It is exactly the sort of society that Hitler favored that says morals and ethics be damned in favor of scientific research. While those, like my family friend, condescend to those like me who have the nerve to ask such ethical questions, I ask my original question? If embryonic stem cell research is so great then why can't scientists get George Soros to provide funding.
I recently read the book, Freedomnomics, and it left me with no doubt. The free market is the ultimate equalizer. If embryonic stem cell research is really that great and all moral questions are trivial then researchers should have no trouble going into the private marketplace for funding. There are more than enough philanthropists looking to park their money in worthy causes. If the proponents of embryonic stem cell research are really right, they don't need the federal government to give them a hand out for funding research. That isn't what they want though. They want us all to ignore the important ethical questions raised by embryonic stem cell research, and still use government, or tax payer funds, to fund it. This despite the fact that many tax payers are against this sort of research.
The proponents of stem cell research on the one hand claim that ALL ethical questions are trivial and then want to force tax payers to fund the research despite their own ethical questions. If all ethical questions are irrelevant, and embryonic stem cell research is all that, then the private marketplace really is the best place for embryonic stem cell research.
The fact that proponents are so forceful in supporting government hand outs tells me that maybe their position really isn't all that.


Tom Douthat said...

Hi, Mike. A great, forcefully-argued post. I look forward to exploring the rest of your blog.

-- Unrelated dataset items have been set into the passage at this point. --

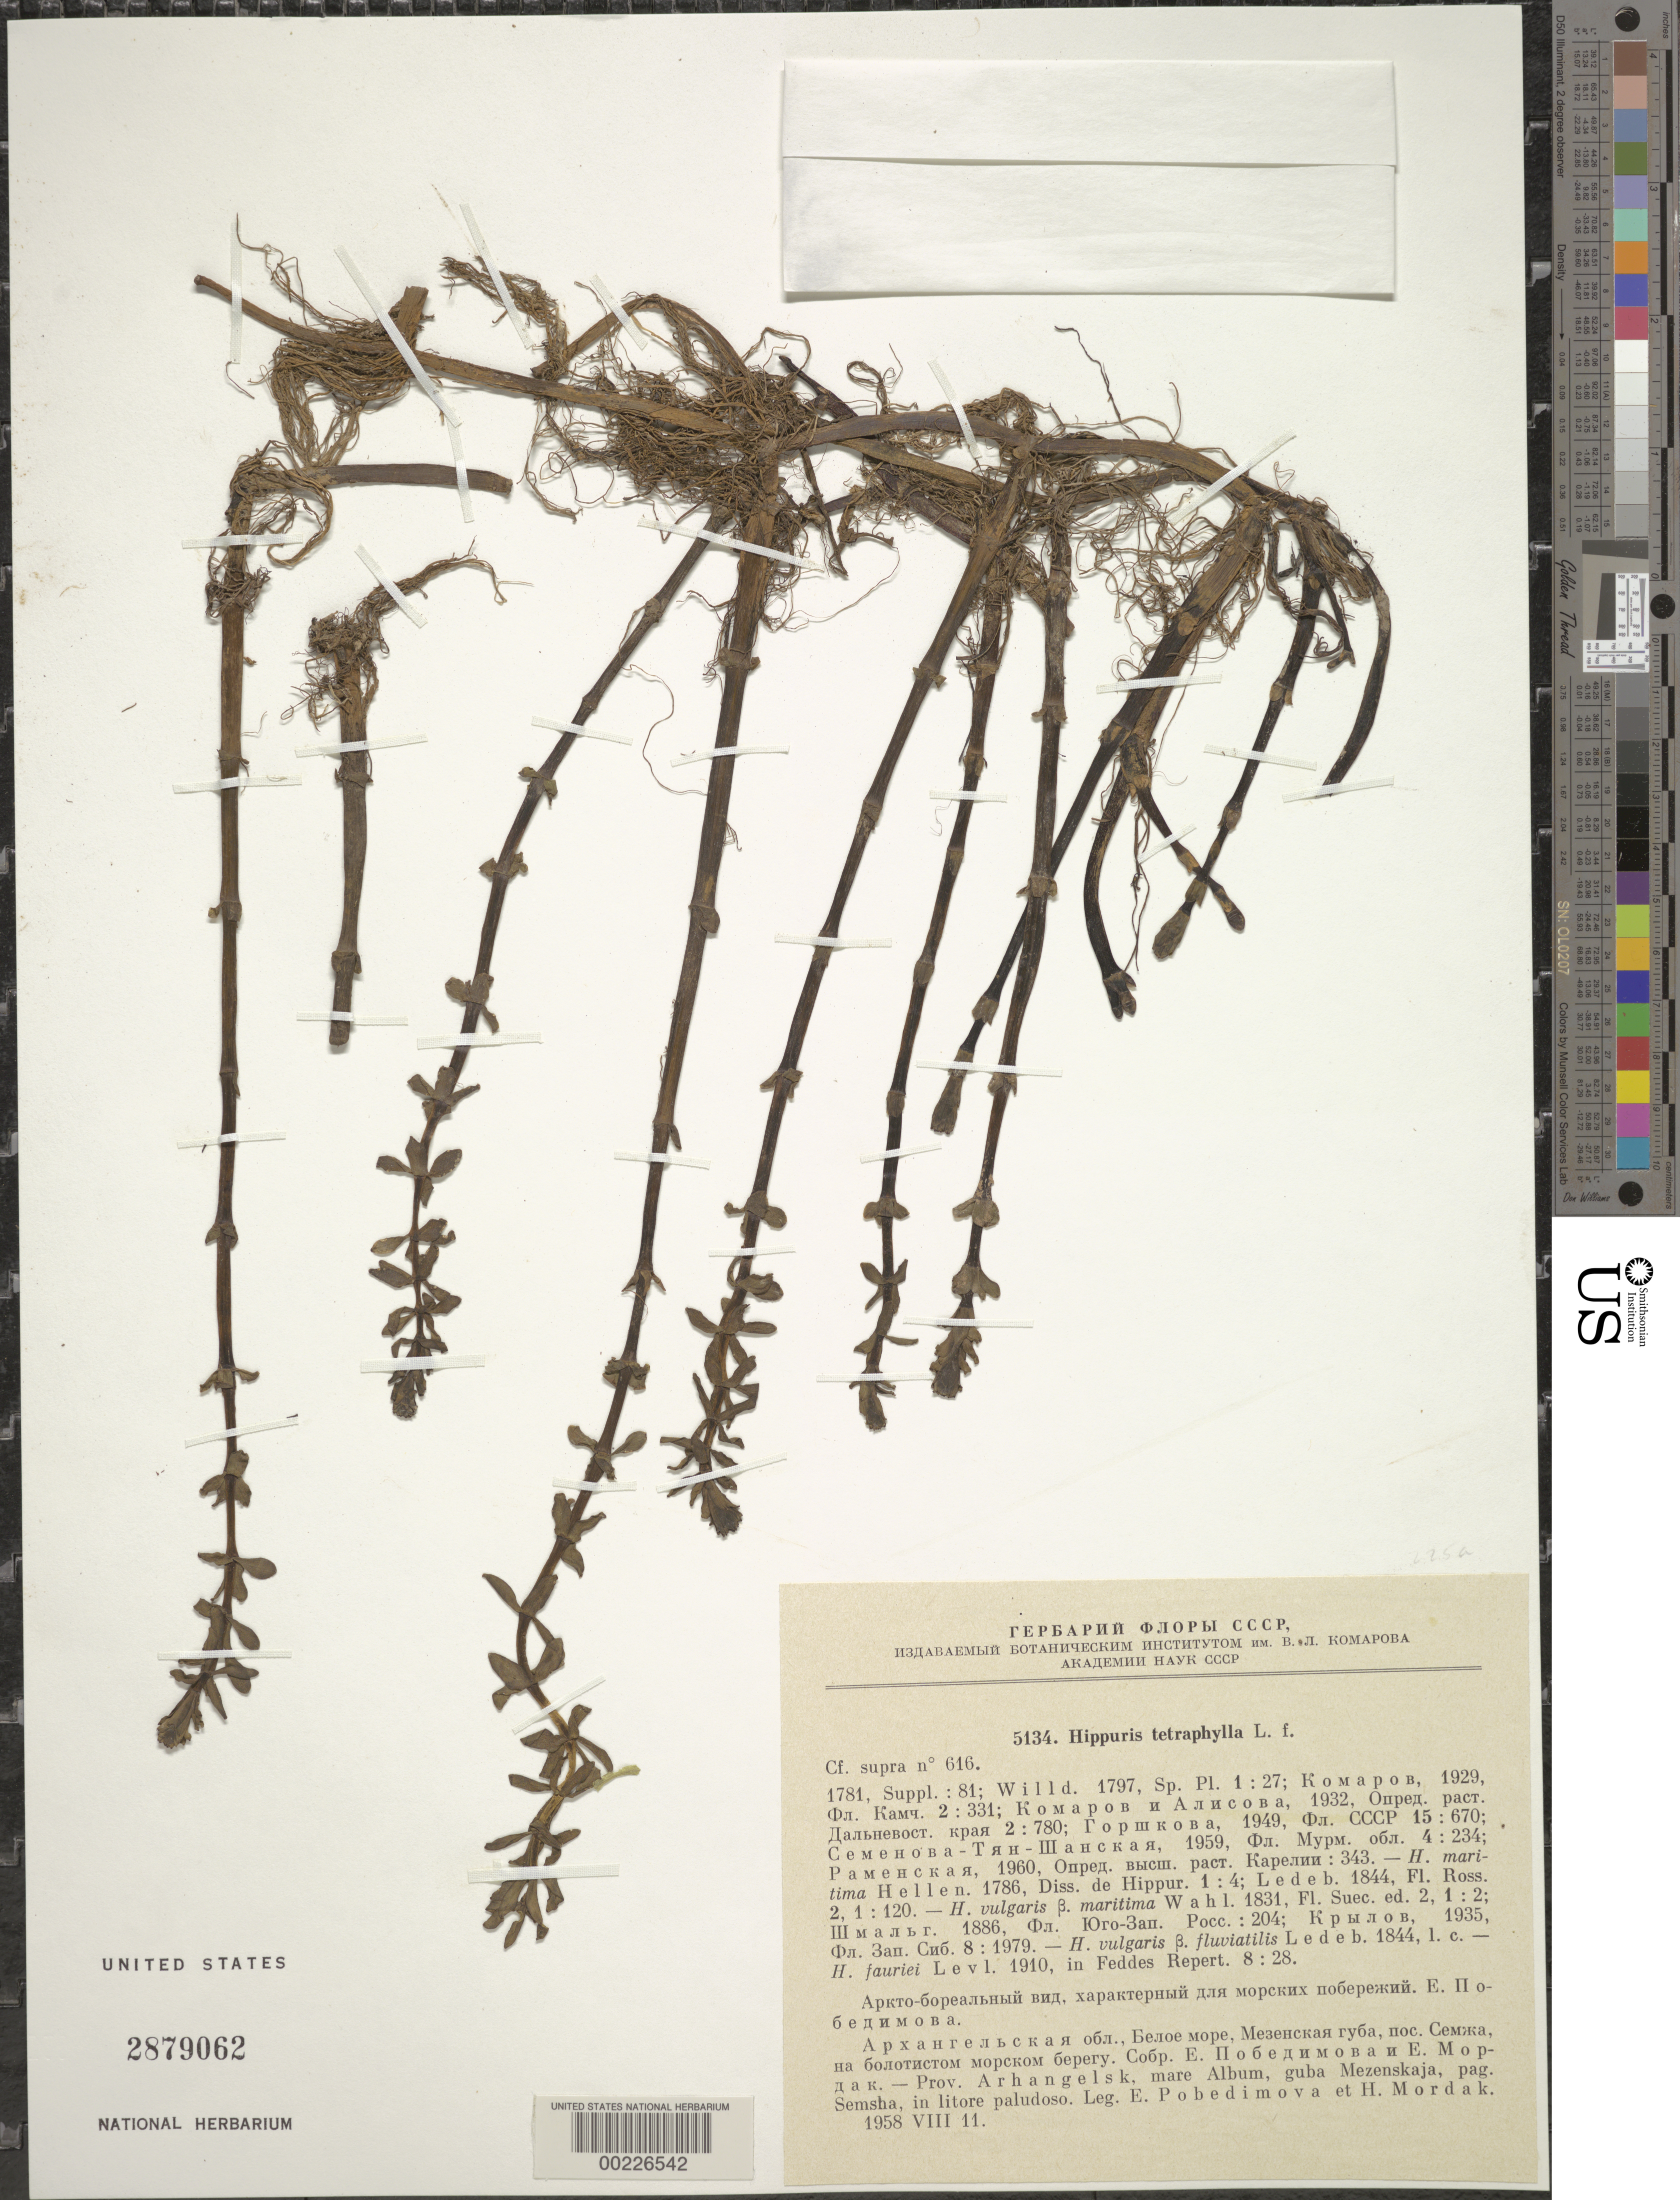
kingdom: Plantae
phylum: Tracheophyta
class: Magnoliopsida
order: Lamiales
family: Plantaginaceae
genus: Hippuris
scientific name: Hippuris tetraphylla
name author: L. f.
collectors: E. Pobedimova & H. Mordak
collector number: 5134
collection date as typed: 11 Aug 1958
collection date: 1958-08-11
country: Russian Federation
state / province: Arkhangelsk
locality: Mare album, guba mezenskaja, pag. semsha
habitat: Marshy, boggy shore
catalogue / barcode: US 2879062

Thanks for the shout-out, and for getting the whole thread started over at Redstate. I think it's been a productive discussion over there.

Janet Crutcher said...

It is true that some, including Bush, view human embryos as morally equivalent to born human persons although the natural loss of an embryo in normal human reproduction is not recognized as a death that requires a funeral, and the disposal of human embryos after completion of infertility treatments is not treated as murder by the legal system.
Bush finds it immoral to use embryos that are going to be discarded, due to legalization of abortion in the United States, for research, and that is a shame. He, however, finds it perfectly moral to send already born men and women to fight wars half way around the world, most of which well never come back alive, or with their extremities intact. Those very same man and women could use the advances that stem cell research could offer them. Why are our military in Iraq again? I forget!
Bush doesn't believe that tax payer funds should be used for research in which human life is destroyed, yet he is using tax payer funds to send already born men and women on ,basically, suicide missions in Iraq in which human life is going to be destroyed. What is up with that?? The man needs serious psychological help immediately.
Thank God we only have 11 months and 22 days left to go as of today.
Janet Crutcher

mike volpe said...

Only someone way left would try and inject Iraq into a debate on Embryonic stem cell research.

Bill O'Reilly is fond of saying don't excuse bad behavior by pointing to other bad behavior. Whatever your position on Iraq is, it has no relevance into the debate on embryonic stem cell research. This sort of trojan horse arguement is weak and done by people that usually have no grasp of the issue at hand.